# Information given:
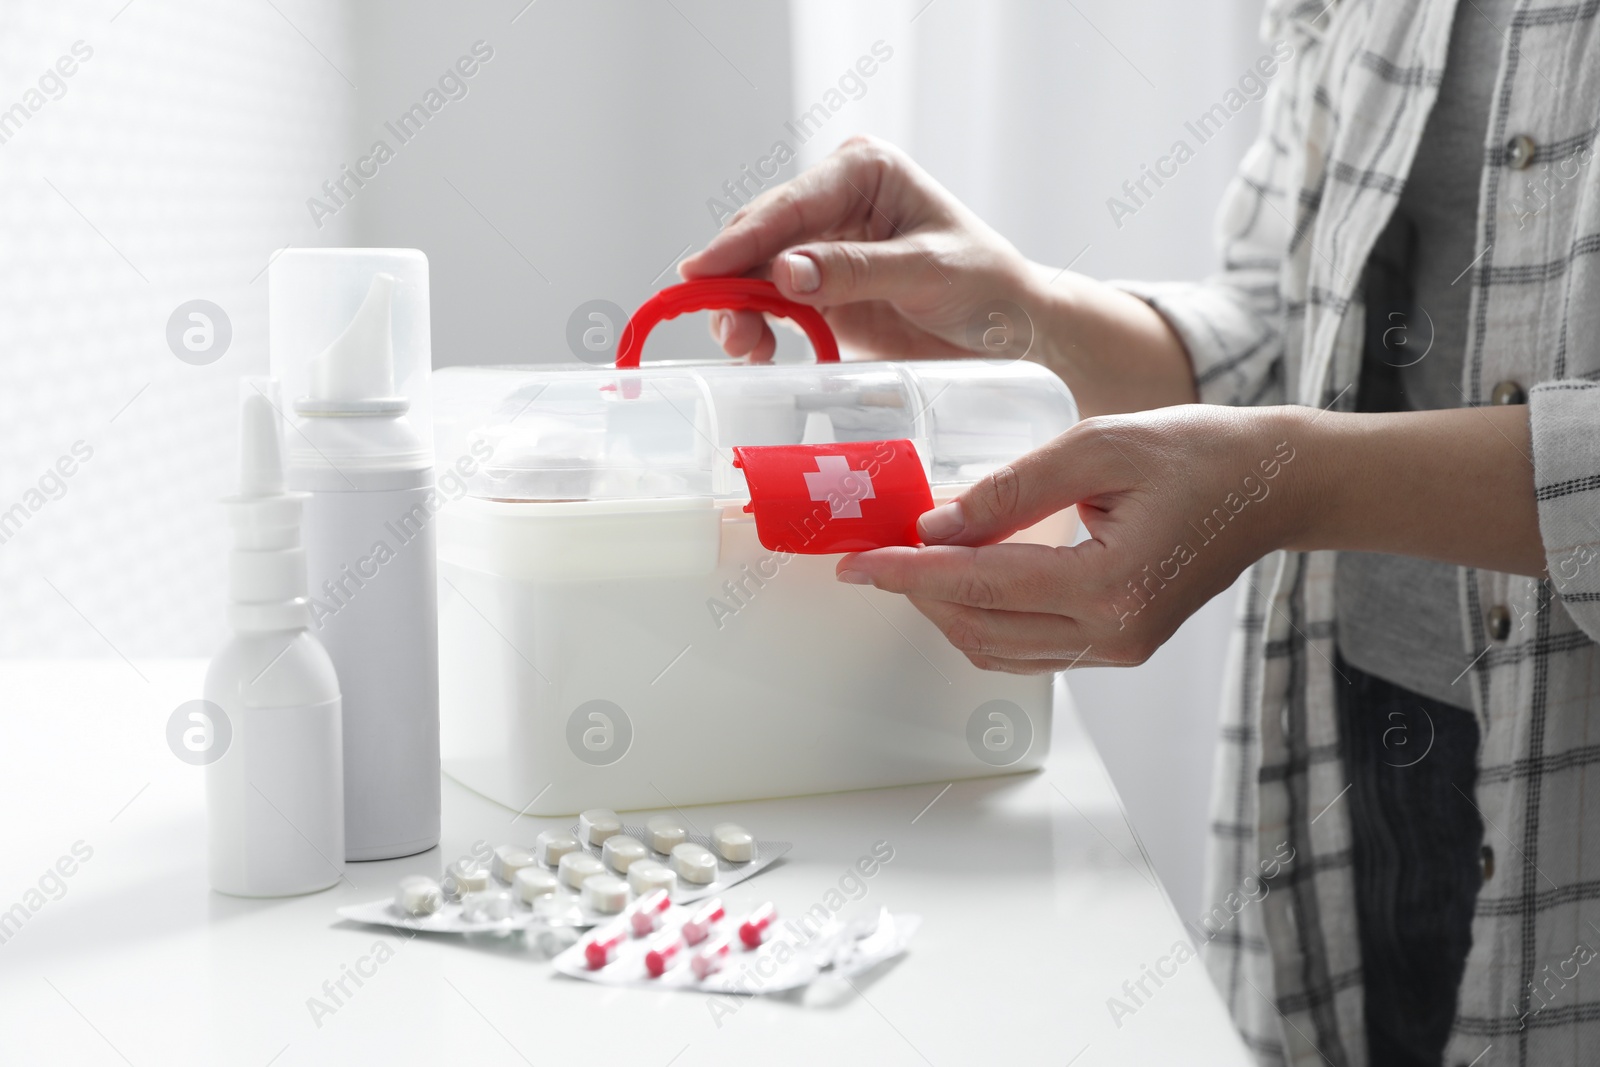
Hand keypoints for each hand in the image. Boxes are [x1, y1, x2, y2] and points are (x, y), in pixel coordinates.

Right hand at [678, 135, 1034, 362]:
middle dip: (733, 281)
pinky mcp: (821, 289)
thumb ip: (855, 271)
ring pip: (756, 272)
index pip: (789, 205)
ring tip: (746, 346)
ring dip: (739, 308)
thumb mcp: (927, 272)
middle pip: (761, 237)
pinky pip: (771, 303)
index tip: (701, 272)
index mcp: (863, 171)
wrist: (1013, 332)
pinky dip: (757, 325)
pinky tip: (759, 350)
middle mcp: (836, 200)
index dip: (741, 240)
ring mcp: (824, 246)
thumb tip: (785, 271)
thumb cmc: (987, 286)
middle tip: (727, 328)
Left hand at [834, 405, 1308, 672]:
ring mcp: (1119, 647)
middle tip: (876, 550)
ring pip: (998, 648)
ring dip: (945, 609)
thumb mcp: (1098, 446)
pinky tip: (963, 576)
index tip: (856, 562)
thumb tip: (935, 525)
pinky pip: (1029, 646)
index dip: (907, 574)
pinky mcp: (1120, 642)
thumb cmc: (1200, 452)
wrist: (1276, 484)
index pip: (979, 585)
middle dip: (917, 592)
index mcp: (1110, 587)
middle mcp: (1113, 634)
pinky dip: (984, 616)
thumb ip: (1010, 490)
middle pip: (979, 629)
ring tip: (911, 560)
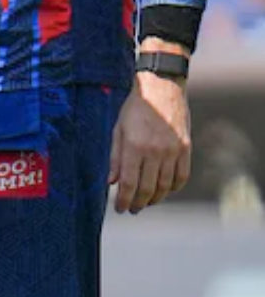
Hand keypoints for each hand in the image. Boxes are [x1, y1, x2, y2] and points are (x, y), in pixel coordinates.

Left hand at [110, 72, 192, 212]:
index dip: (124, 200)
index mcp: (134, 147)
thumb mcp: (118, 130)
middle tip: (132, 209)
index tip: (120, 209)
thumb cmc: (135, 108)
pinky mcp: (186, 147)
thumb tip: (111, 182)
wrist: (162, 87)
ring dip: (156, 198)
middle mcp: (155, 151)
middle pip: (147, 188)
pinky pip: (182, 175)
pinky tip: (166, 191)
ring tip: (147, 202)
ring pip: (166, 185)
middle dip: (138, 203)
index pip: (128, 183)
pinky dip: (174, 187)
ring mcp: (173, 150)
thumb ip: (115, 158)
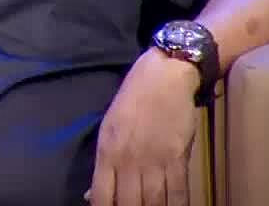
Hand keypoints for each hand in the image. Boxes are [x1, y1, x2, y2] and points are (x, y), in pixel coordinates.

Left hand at [85, 48, 199, 205]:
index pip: (101, 195)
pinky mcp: (177, 157)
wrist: (164, 76)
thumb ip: (104, 165)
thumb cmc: (133, 99)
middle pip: (128, 204)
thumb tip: (91, 196)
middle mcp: (128, 160)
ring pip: (153, 203)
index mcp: (107, 151)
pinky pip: (178, 192)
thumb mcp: (109, 128)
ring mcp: (153, 160)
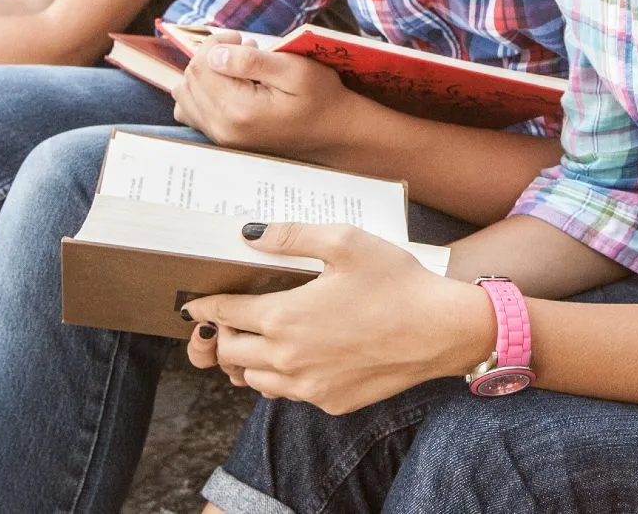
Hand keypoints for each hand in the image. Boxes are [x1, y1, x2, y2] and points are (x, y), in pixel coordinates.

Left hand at [170, 32, 364, 156]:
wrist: (334, 132)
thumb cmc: (321, 97)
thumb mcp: (295, 70)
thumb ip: (252, 61)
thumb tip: (214, 54)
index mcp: (239, 110)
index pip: (201, 66)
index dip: (215, 43)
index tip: (242, 38)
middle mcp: (223, 128)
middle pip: (190, 80)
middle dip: (209, 57)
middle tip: (242, 48)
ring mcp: (221, 137)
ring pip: (184, 96)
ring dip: (203, 74)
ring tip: (233, 68)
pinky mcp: (223, 140)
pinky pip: (190, 113)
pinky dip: (199, 93)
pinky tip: (225, 86)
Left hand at [182, 222, 489, 414]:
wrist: (442, 330)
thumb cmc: (397, 281)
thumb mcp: (345, 242)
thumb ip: (292, 237)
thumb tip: (249, 235)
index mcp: (284, 317)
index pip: (224, 314)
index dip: (206, 305)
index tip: (195, 302)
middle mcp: (288, 359)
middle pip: (229, 353)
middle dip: (223, 334)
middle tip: (230, 319)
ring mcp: (308, 386)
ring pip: (252, 380)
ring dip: (248, 360)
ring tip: (262, 339)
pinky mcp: (330, 402)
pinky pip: (288, 395)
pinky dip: (281, 379)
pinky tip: (299, 357)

# Problem statement:
Given the records above, restate word for word only the lines starting at the one with "index mcp: (863, 171)" and ending at the one with "ring dip: (945, 609)".

# Result:
index mcp: (863, 171)
wrist: (1013, 332)
pinky dip: (757, 325)
pinky tip: (759, 350)
middle mcp: (836, 200)
index dip: (741, 240)
ring mcp: (824, 246)
thumb tip: (785, 271)
thumb cmc: (987, 286)
middle tip: (727, 328)
Left hand at [834, 405, 1308, 672]:
ring mcp: (1119, 647)
middle tip: (876, 550)
ring pip: (998, 648)
ring dip: (945, 609)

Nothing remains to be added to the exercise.